(Stored data)
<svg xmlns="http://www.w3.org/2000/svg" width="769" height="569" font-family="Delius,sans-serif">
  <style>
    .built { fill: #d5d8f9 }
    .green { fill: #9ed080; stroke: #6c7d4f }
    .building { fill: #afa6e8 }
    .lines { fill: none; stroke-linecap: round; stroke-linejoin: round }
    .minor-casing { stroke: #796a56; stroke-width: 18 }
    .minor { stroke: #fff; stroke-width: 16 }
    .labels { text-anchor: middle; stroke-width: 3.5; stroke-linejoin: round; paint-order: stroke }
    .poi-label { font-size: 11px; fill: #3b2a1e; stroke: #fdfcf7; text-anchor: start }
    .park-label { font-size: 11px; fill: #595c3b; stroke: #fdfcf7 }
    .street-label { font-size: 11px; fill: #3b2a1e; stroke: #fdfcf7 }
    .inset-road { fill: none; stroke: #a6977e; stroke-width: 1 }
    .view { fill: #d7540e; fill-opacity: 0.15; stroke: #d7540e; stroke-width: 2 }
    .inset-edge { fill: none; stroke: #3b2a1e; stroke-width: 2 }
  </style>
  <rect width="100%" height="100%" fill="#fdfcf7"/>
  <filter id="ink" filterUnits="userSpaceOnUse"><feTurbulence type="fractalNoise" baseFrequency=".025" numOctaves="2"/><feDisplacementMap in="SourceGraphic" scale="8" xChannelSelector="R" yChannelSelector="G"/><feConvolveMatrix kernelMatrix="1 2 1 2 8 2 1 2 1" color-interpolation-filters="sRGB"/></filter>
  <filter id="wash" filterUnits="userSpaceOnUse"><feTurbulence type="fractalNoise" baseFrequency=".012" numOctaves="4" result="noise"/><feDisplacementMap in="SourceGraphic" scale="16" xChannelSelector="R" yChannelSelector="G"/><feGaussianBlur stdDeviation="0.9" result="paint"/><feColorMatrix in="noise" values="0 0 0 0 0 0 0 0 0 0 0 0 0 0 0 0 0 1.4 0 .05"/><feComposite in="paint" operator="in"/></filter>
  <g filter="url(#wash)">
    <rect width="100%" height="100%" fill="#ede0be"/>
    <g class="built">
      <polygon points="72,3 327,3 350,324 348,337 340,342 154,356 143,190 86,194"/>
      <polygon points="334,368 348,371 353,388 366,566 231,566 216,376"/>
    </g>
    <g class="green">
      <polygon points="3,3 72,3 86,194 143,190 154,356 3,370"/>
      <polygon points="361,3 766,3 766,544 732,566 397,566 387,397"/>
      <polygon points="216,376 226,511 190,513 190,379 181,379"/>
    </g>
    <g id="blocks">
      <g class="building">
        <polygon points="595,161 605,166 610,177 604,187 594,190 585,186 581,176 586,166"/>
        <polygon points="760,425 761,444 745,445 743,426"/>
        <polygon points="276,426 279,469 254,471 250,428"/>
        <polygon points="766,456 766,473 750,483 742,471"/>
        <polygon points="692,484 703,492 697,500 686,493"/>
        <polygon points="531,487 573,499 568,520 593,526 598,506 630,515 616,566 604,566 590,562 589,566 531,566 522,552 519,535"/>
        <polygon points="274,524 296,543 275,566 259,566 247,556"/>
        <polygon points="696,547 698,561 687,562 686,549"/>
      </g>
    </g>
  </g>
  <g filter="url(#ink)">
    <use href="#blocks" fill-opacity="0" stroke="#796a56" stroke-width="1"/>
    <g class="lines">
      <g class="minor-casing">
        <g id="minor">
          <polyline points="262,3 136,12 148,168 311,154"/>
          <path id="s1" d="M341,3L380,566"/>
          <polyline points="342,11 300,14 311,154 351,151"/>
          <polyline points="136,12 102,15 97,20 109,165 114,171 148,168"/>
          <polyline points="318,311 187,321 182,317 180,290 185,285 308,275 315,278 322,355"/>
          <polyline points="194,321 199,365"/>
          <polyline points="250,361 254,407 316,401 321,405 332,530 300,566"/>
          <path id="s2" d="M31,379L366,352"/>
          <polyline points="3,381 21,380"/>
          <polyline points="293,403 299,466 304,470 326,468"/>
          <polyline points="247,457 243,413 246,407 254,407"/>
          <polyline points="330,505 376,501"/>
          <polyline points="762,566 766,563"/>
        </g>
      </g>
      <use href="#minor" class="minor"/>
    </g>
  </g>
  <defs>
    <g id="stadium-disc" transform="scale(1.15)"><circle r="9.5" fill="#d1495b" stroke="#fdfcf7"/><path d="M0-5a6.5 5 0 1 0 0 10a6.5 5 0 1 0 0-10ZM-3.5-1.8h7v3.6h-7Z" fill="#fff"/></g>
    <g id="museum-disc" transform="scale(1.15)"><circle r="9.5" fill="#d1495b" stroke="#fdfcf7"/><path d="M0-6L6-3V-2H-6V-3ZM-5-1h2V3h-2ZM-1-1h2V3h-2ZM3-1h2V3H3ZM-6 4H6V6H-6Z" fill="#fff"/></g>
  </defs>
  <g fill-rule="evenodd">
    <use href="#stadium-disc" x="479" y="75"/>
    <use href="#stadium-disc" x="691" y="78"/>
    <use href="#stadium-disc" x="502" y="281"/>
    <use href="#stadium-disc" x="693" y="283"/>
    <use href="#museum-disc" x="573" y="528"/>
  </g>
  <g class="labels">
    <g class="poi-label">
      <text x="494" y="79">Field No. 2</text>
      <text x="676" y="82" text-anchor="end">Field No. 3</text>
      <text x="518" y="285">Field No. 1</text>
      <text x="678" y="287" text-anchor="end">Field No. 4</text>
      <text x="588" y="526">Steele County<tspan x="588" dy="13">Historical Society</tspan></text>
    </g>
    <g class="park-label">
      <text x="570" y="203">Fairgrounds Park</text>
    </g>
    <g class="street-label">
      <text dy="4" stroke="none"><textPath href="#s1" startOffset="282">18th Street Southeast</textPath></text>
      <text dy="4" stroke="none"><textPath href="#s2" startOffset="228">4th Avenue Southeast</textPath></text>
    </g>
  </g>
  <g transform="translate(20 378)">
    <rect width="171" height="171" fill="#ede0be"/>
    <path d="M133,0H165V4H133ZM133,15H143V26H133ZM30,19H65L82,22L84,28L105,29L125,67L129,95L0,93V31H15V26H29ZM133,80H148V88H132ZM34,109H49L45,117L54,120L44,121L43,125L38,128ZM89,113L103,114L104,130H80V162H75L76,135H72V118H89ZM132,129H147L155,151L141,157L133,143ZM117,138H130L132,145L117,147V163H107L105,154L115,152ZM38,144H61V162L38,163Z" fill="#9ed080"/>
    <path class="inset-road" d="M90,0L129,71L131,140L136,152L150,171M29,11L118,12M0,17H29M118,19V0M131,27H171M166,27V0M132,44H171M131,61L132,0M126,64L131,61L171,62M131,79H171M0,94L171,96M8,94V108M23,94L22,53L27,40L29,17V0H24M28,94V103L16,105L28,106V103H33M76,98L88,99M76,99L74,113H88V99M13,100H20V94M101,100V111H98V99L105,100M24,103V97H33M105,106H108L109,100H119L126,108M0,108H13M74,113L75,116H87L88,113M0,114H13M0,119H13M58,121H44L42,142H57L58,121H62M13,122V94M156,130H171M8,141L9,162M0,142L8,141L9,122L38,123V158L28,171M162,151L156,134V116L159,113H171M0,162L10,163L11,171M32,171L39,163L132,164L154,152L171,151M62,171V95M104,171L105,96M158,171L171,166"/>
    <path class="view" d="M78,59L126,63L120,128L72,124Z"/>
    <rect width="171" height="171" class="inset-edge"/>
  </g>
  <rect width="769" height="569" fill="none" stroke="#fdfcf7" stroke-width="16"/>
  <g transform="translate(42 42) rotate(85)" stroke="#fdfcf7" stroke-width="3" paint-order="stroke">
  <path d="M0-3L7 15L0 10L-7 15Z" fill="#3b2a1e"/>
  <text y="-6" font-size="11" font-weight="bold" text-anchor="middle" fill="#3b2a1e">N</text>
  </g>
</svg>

# [What you need to do]
Transcribe the lines above precisely, keeping each one unchanged.

# [Problem solution]
<svg xmlns="http://www.w3.org/2000/svg" width="769" height="569" font-family="Delius,sans-serif">
  <style>
    .built { fill: #d5d8f9 }
    .green { fill: #9ed080; stroke: #6c7d4f }
    .building { fill: #afa6e8 }
    .lines { fill: none; stroke-linecap: round; stroke-linejoin: round }
    .minor-casing { stroke: #796a56; stroke-width: 18 }
    .minor { stroke: #fff; stroke-width: 16 }
    .labels { text-anchor: middle; stroke-width: 3.5; stroke-linejoin: round; paint-order: stroke }
    .poi-label { font-size: 11px; fill: #3b2a1e; stroke: #fdfcf7; text-anchor: start }
    .park-label { font-size: 11px; fill: #595c3b; stroke: #fdfcf7 }
    .street-label { font-size: 11px; fill: #3b2a1e; stroke: #fdfcf7 }
    .inset-road { fill: none; stroke: #a6977e; stroke-width: 1 }
    .view { fill: #d7540e; fill-opacity: 0.15; stroke: #d7540e; stroke-width: 2 }
    .inset-edge { fill: none; stroke: #3b2a1e; stroke-width: 2 }
  </style>
  <rect width="100%" height="100%" fill="#fdfcf7"/>
  <filter id="ink" filterUnits="userSpaceOnUse"><feTurbulence type="fractalNoise" baseFrequency=".025" numOctaves="2"/><feDisplacementMap in="SourceGraphic" scale="8" xChannelSelector="R" yChannelSelector="G"/><feConvolveMatrix kernelMatrix="1 2 1 2 8 2 1 2 1" color-interpolation-filters="sRGB"/></filter>
  <filter id="wash" filterUnits="userSpaceOnUse"><feTurbulence type="fractalNoise" baseFrequency=".012" numOctaves="4" result="noise"/><feDisplacementMap in="SourceGraphic" scale="16" xChannelSelector="R" yChannelSelector="G"/><feGaussianBlur stdDeviation="0.9" result="paint"/><feColorMatrix in="noise" values="0 0 0 0 0 0 0 0 0 0 0 0 0 0 0 0 0 1.4 0 .05"/><feComposite in="paint" operator="in"/></filter>
  <g filter="url(#wash)">
    <rect width="100%" height="100%" fill="#ede0be"/>
    <g class="built">
      <polygon points="72,3 327,3 350,324 348,337 340,342 154,356 143,190 86,194"/>
      <polygon points="334,368 348,371 353,388 366,566 231,566 216,376"/>
    </g>
    <g class="green">
      <polygon points="3,3 72,3 86,194 143,190 154,356 3,370"/>
      <polygon points="361,3 766,3 766,544 732,566 397,566 387,397"/>
      <polygon points="216,376 226,511 190,513 190,379 181,379"/>
    </g>
    <g id="blocks">
      <g class="building">
        <polygon points="595,161 605,166 610,177 604,187 594,190 585,186 581,176 586,166"/>
        <polygon points="760,425 761,444 745,445 743,426"/>
        <polygon points="276,426 279,469 254,471 250,428"/>
        <polygon points="766,456 766,473 750,483 742,471"/>
        <polygon points="692,484 703,492 697,500 686,493"/>
        <polygon points="531,487 573,499 568,520 593,526 598,506 630,515 616,566 604,566 590,562 589,566 531,566 522,552 519,535"/>
        <polygon points="274,524 296,543 275,566 259,566 247,556"/>
        <polygon points="696,547 698,561 687,562 686,549"/>
      </g>
    </g>
  </g>
  <g filter="url(#ink)">
    <use href="#blocks" fill-opacity="0" stroke="#796a56" stroke-width="1"/>
    <g class="lines">
      <g class="minor-casing">
        <g id="minor">
          <polyline points="262,3 136,12 148,168 311,154"/>
          <path id="s1" d="M341,3L380,566"/>
          <polyline points="342,11 300,14 311,154 351,151"/>
          <polyline points="136,12 102,15 97,20 109,165 114,171 148,168"/>
          <polyline points="318,311 187,321 182,317 180,290 185,285 308,275 315,278 322,355"/>
          <polyline points="194,321 199,365"/>
          <polyline points="250,361 254,407 316,401 321,405 332,530 300,566"/>
          <path id="s2" d="M31,379L366,352"/>
          <polyline points="3,381 21,380"/>
          <polyline points="293,403 299,466 304,470 326,468"/>
          <polyline points="247,457 243,413 246,407 254,407"/>
          <polyline points="330,505 376,501"/>
          <polyline points="762,566 766,563"/>
        </g>
      </g>
      <use href="#minor" class="minor"/>
    </g>
  </g>
  <defs>
    <g id="stadium-disc" transform="scale(1.15)"><circle r="9.5" fill="#d1495b" stroke="#fdfcf7"/><path d="M0-5a6.5 5 0 1 0 0 10a6.5 5 0 1 0 0-10ZM-3.5-1.8h7v3.6h-7Z" fill="#fff"/></g>
    <g id="museum-disc" transform="scale(1.15)"><circle r="9.5" fill="#d1495b" stroke="#fdfcf7"/><path d="M0-6L6-3V-2H-6V-3ZM-5-1h2V3h-2ZM-1-1h2V3h-2ZM3-1h2V3H3ZM-6 4H6V6H-6Z" fill="#fff"/></g>
  </defs>
  <g fill-rule="evenodd">
    <use href="#stadium-disc" x="479" y="75"/>
    <use href="#stadium-disc" x="691" y="78"/>
    <use href="#stadium-disc" x="502" y="281"/>
    <use href="#stadium-disc" x="693" y="283"/>
    <use href="#museum-disc" x="573" y="528"/>
  </g>
  <g class="labels">
    <g class="poi-label">
      <text x="494" y="79">Field No. 2</text>
      <text x="676" y="82" text-anchor="end">Field No. 3</text>
      <text x="518" y="285">Field No. 1</text>
      <text x="678" y="287" text-anchor="end">Field No. 4</text>
      <text x="588" y="526">Steele County<tspan x="588" dy="13">Historical Society</tspan></text>
    </g>
    <g class="park-label">
      <text x="570" y="203">Fairgrounds Park</text>
    </g>
    <g class="street-label">
      <text dy="4" stroke="none"><textPath href="#s1" startOffset="282">18th Street Southeast</textPath></text>
      <text dy="4" stroke="none"><textPath href="#s2" startOffset="228">4th Avenue Southeast</textPath></text>
    </g>
  </g>
  <g transform="translate(20 378)">
    <rect width="171" height="171" fill="#ede0be"/>
    <path d="M133,0H165V4H133ZM133,15H143V26H133ZM30,19H65L82,22L84,28L105,29L125,67L129,95L0,93V31H15V26H29ZM133,80H148V88H132ZM34,109H49L45,117L54,120L44,121L43,125L38,128ZM89,113L103,114L104,130H80V162H75L76,135H72V118H89ZM132,129H147L155,151L141,157L133,143ZM117,138H130L132,145L117,147V163H107L105,154L115,152ZM38,144H61V162L38,163Z" fill="#9ed080"/>
    <path class="inset-road" d="M90,0L129,71L131,140L136,152L150,171M29,11L118,12M0,17H29M118,19V0M131,27H171M166,27V0M132,44H171M131,61L132,0M126,64L131,61L171,62M131,79H171M0,94L171,96M8,94V108M23,94L22,53L27,40L29,17V0H24M28,94V103L16,105L28,106V103H33M76,98L88,99M76,99L74,113H88V99M13,100H20V94M101,100V111H98V99L105,100M24,103V97H33M105,106H108L109,100H119L126,108M0,108H13M74,113L75,116H87L88,113M0,114H13M0,119H13M58,121H44L42,142H57L58,121H62M13,122V94M156,130H171M8,141L9,162M0,142L8,141L9,122L38,123V158L28,171M162,151L156,134V116L159,113H171M0,162L10,163L11,171M32,171L39,163L132,164L154,152L171,151M62,171V95M104,171L105,96M158,171L171,166"/>
    <path class="view" d="M78,59L126,63L120,128L72,124Z"/>
    <rect width="171" height="171" class="inset-edge"/>
  </g>
  <rect width="769" height="569" fill="none" stroke="#fdfcf7" stroke-width="16"/>
  <g transform="translate(42 42) rotate(85)" stroke="#fdfcf7" stroke-width="3" paint-order="stroke">
  <path d="M0-3L7 15L0 10L-7 15Z" fill="#3b2a1e"/>
  <text y="-6" font-size="11" font-weight="bold" text-anchor="middle" fill="#3b2a1e">N</text>
  </g>
</svg>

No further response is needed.